Now calculate the common 'x' and 'y' from the above two equations.

 

[kylbrrws]

So this is what I am seeing from your reply..

m = tan(30)
ellipse = (x-3)^2 / 55^2 + (y-4)^2 / 125^2


I don't understand how to get the x & y

 

[Deleted member 4993]

So this is what I am seeing from your reply..

m = tan(30)
ellipse = (x-3)^2 / 55^2 + (y-4)^2 / 125^2


I don't understand how to get the x & y

There two equations -

(x-3)^2 / 55^2 + (y-4)^2 / 125^2 = 1

and

y-4 = (1/√3)*(x-3)

and you have two unknowns (x & y)

let

u = x-3 and.................................(1)

v = y-4 .................................(2)

then we have

u^2 / 55^2 + v^2 / 125^2 = 1 .................................(3)

and

v = (1/√3)*u .........................................................(4)

using (4) in (3), we get

u^2 / 55^2 + u^2 /(3* 125^2) = 1 ..........................(5)

Now solve for 'u' from (5) - use that value of 'u' in (4) and calculate 'v' - then calculate 'x' and 'y' using (1) and (2)

 

[kylbrrws]

There two equations -

(x-3)^2 / 55^2 + (y-4)^2 / 125^2 = 1

and

y-4 = (1/√3)*(x-3)

and you have two unknowns (x & y)

let

u = x-3 and.................................(1)

v = y-4 .................................(2)

then we have

u^2 / 55^2 + v^2 / 125^2 = 1 .................................(3)

and

v = (1/√3)*u .........................................................(4)

using (4) in (3), we get

u^2 / 55^2 + u^2 /(3* 125^2) = 1 ..........................(5)

Now solve for 'u' from (5) - use that value of 'u' in (4) and calculate 'v' - then calculate 'x' and 'y' using (1) and (2)

Can you show me how to get x and y on the other side of the equation..
as in...

x=?
y=?

As I said before - I am not doing this for school or something - so I have really no Math experience on this level ~ when you say "solve for 'u' ", I don't know what to do.

 

[HallsofIvy]

One thing that follows from the "circle" definitions of sine and cosine is that if (x, y) is a point on the circle with center $\displaystyle (x_0, y_0)$ and radius r has parametric equations $\displaystyle x= x_0+ r cos(\theta)$ and $\displaystyle y= y_0+ r sin(\theta)$. Taking $\displaystyle \theta$ from 0 to $\displaystyle 2\pi$

It shouldn't be difficult to see that an ellipse with axes parallel to the x-axis of length L and parallel to the y-axis of length H is given by $\displaystyle x= x_0+ L cos(\theta)$ and $\displaystyle y= y_0+ H sin(\theta)$.

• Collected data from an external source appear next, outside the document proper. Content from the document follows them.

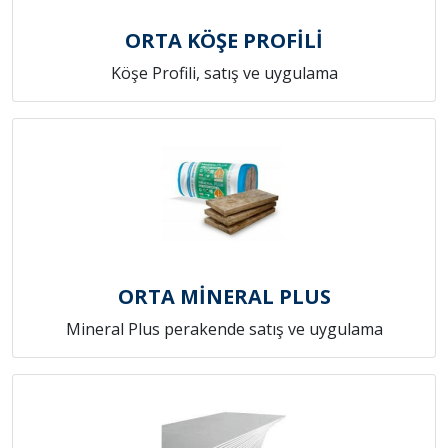
ORTA KÖŞE PROFİLİ
Köşe Profili, satış ve uygulama
ORTA MİNERAL PLUS
Mineral Plus perakende satış ve uygulama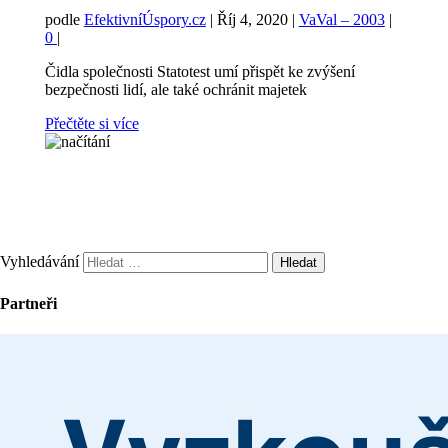
podle
EfektivníÚspory.cz
|
Říj 4, 2020
|
VaVal – 2003
|
0
|
Čidla společnosti Statotest umí přispět ke zvýšení
bezpečnosti lidí, ale také ochránit majetek
Přečtěte si více
Vyhledávání
Partneři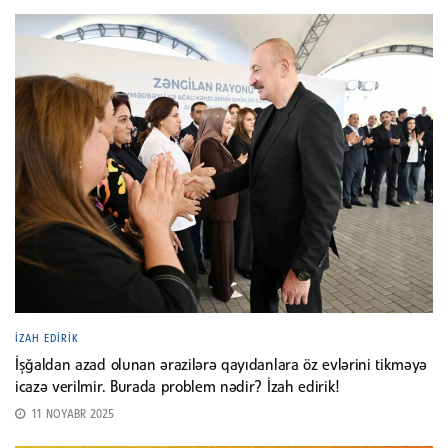
İZAH EDIRIK
İşğaldan azad olunan ərazilərə qayıdanlara öz evlərini tikməyə
icazə verilmir. Burada problem nədir? İzah edirik!
11 NOYABR 2025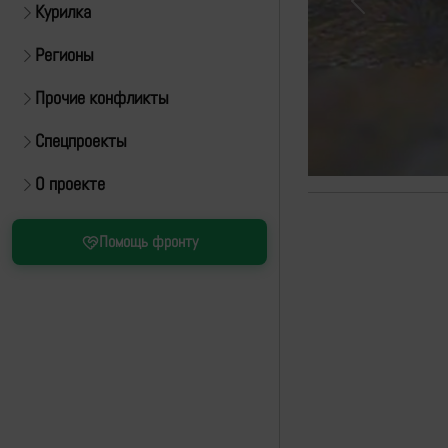
Курилка
Previous
Регионы
Прочие конфликты
Спецпроекты
О проекте
Помощь фронту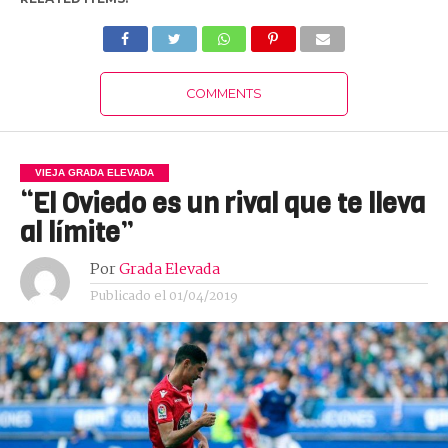
COMMENTS
VIEJA GRADA ELEVADA
“El Oviedo es un rival que te lleva
al límite”
Por
Grada Elevada
Publicado el
01/04/2019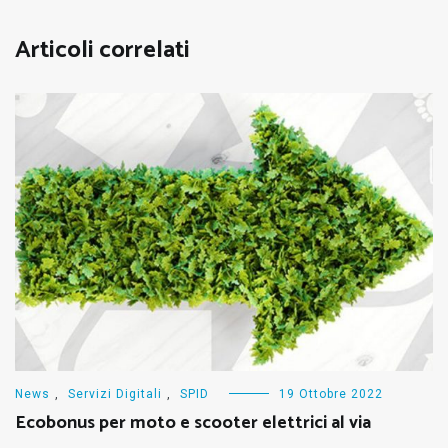
Articoli correlati
News
,
Servizi Digitali
,
SPID
19 Ottobre 2022
Ecobonus per moto e scooter elettrici al via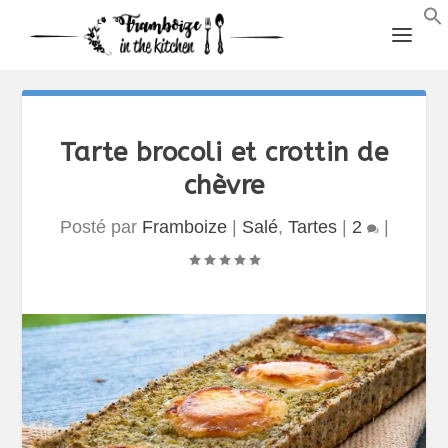
Tarte brocoli et crottin de
chèvre
Posté par
Framboize
|
Salé
,
Tartes
|
2
|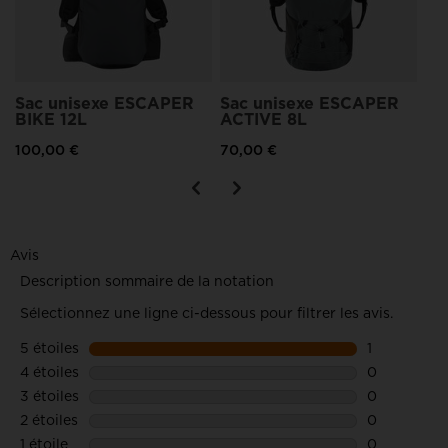
Sac unisexe ESCAPER
Sac unisexe ESCAPER
BIKE 12L
ACTIVE 8L
100,00 €
70,00 €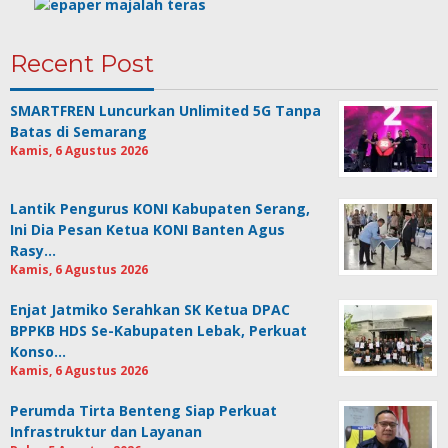
Recent Post
SMARTFREN Luncurkan Unlimited 5G Tanpa
Batas di Semarang
Kamis, 6 Agustus 2026
Lantik Pengurus KONI Kabupaten Serang,
Ini Dia Pesan Ketua KONI Banten Agus
Rasy…
Kamis, 6 Agustus 2026
Enjat Jatmiko Serahkan SK Ketua DPAC
BPPKB HDS Se-Kabupaten Lebak, Perkuat
Konso…
Kamis, 6 Agustus 2026
Perumda Tirta Benteng Siap Perkuat
Infrastruktur dan Layanan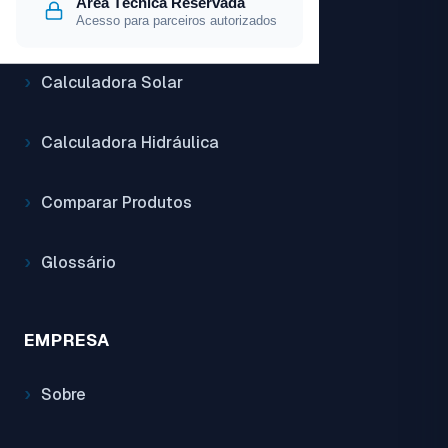
Área Técnica Reservada
Acesso para parceiros autorizados
FERRAMENTAS
Calculadora Solar
Calculadora Hidráulica
Comparar Produtos
Glossário
EMPRESA
Sobre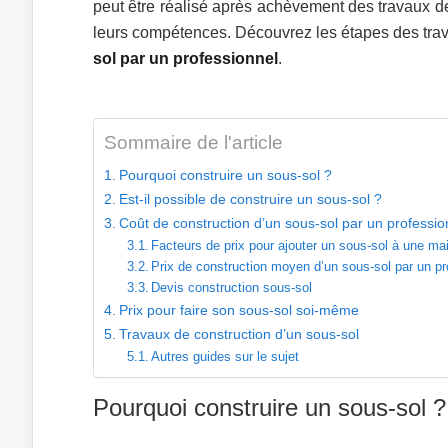
peut être réalisé après achèvement des travaux de c
leurs compétences. Découvrez les étapes des trav
sol par un professionnel
.
Sommaire de l'article
Pourquoi construire un sous-sol ?
Est-il possible de construire un sous-sol ?
Coût de construction d’un sous-sol par un professio
Facteurs de prix pour ajouter un sous-sol à une ma
Prix de construction moyen d’un sous-sol par un pr
Devis construction sous-sol
Prix pour faire son sous-sol soi-même
Travaux de construction d’un sous-sol
Autres guides sur le sujet
Pourquoi construire un sous-sol ?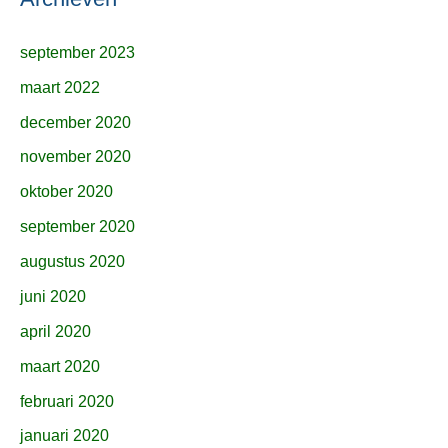
september 2023
maart 2022
december 2020
november 2020
oktober 2020
september 2020
augustus 2020
juni 2020
april 2020
maart 2020
februari 2020
januari 2020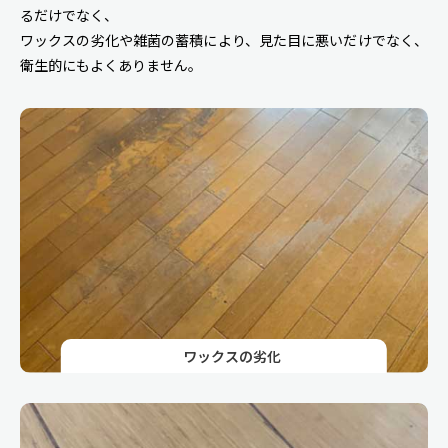
るだけでなく、
ワックスの劣化や雑菌の蓄積により、見た目に悪いだけでなく、
衛生的にもよくありません。
ワックスの劣化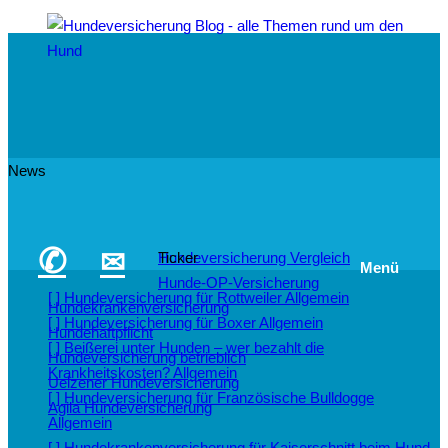
News
✆
✉
Hundeversicherung Vergleich
Ticker
Menü
Hunde-OP-Versicherung
[ ]
Hundeversicherung für Rottweiler
Allgemein
Hundekrankenversicherung
[ ]
Hundeversicherung für Boxer
Allgemein
Hundehaftpflicht
[ ]
Beißerei unter Hunden – wer bezahlt die
Hundeversicherung betrieblich
Krankheitskosten?
Allgemein
Uelzener Hundeversicherung
[ ]
Hundeversicherung für Französische Bulldogge
Agila Hundeversicherung
Allgemein
[ ]
Hundekrankenversicherung für Kaiserschnitt beim Hund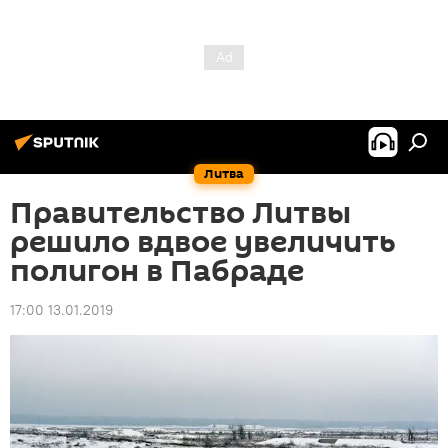
Литва
Правительство Литвы
решило вдвое увеличить
полигон в Пабраде
17:00 13.01.2019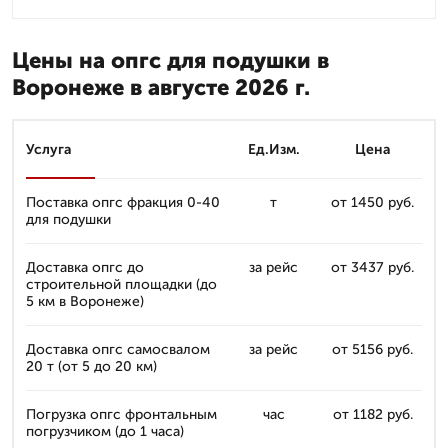
Цены на опгс для подушки в
Воронеже в августе 2026 г.
Услуга
Ед.Изм.
Цена
Поставка опгс фракция 0-40
т
от 1450 руб.
для подушки
Доставка опгс до
за рейс
от 3437 руб.
строительной площадки (до
5 км в Воронеже)
Доставка опгс самосвалом
за рейс
от 5156 руб.
20 т (от 5 до 20 км)
Погрузка опгс фронтальным
час
от 1182 руб.
погрузчиком (до 1 часа)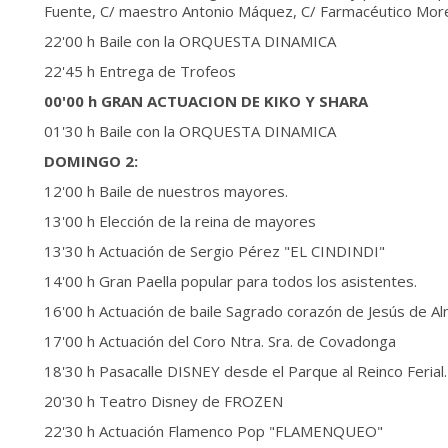
Fuente, C/ maestro Antonio Máquez, C/ Farmacéutico More
22'00 h Baile con la ORQUESTA DINAMICA
22'45 h Entrega de Trofeos
00'00 h GRAN ACTUACION DE KIKO Y SHARA
01'30 h Baile con la ORQUESTA DINAMICA
DOMINGO 2:
12'00 h Baile de nuestros mayores.
13'00 h Elección de la reina de mayores
13'30 h Actuación de Sergio Pérez "EL CINDINDI"
14'00 h Gran Paella popular para todos los asistentes.
16'00 h Actuación de baile Sagrado corazón de Jesús de A
17'00 h Actuación del Coro Ntra. Sra. de Covadonga
18'30 h Pasacalle DISNEY desde el Parque al Reinco Ferial.
20'30 h Teatro Disney de FROZEN
22'30 h Actuación Flamenco Pop "FLAMENQUEO"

A line that goes through $\displaystyle (x_0, y_0)$ and makes angle $\displaystyle \phi$ with the positive x-axis is given by $\displaystyle x= x_0+ t cos(\phi)$ and $\displaystyle y= y_0+ t sin(\phi)$ with parameter t.

The points where the line intersects the ellipse are given by $\displaystyle x= x_0+ L cos(\theta)= x_0+ t cos(\phi)$ and $\displaystyle y= y_0+ Hcos(\theta)= y_0+ t cos(\phi)$. Here, $\displaystyle x_0$, $\displaystyle y_0$, L, H, and $\displaystyle \phi$ are given constants (in your problem $\displaystyle x_0= 3$, $\displaystyle y_0= 4$, L= 55, H= 125, and $\displaystyle \phi= 30$ degrees. That gives two equations to solve for t and $\displaystyle \theta$.

I think you will find it much easier to plot points in computer graphics using "parametric equations" where x and y are given in terms of some third parameter.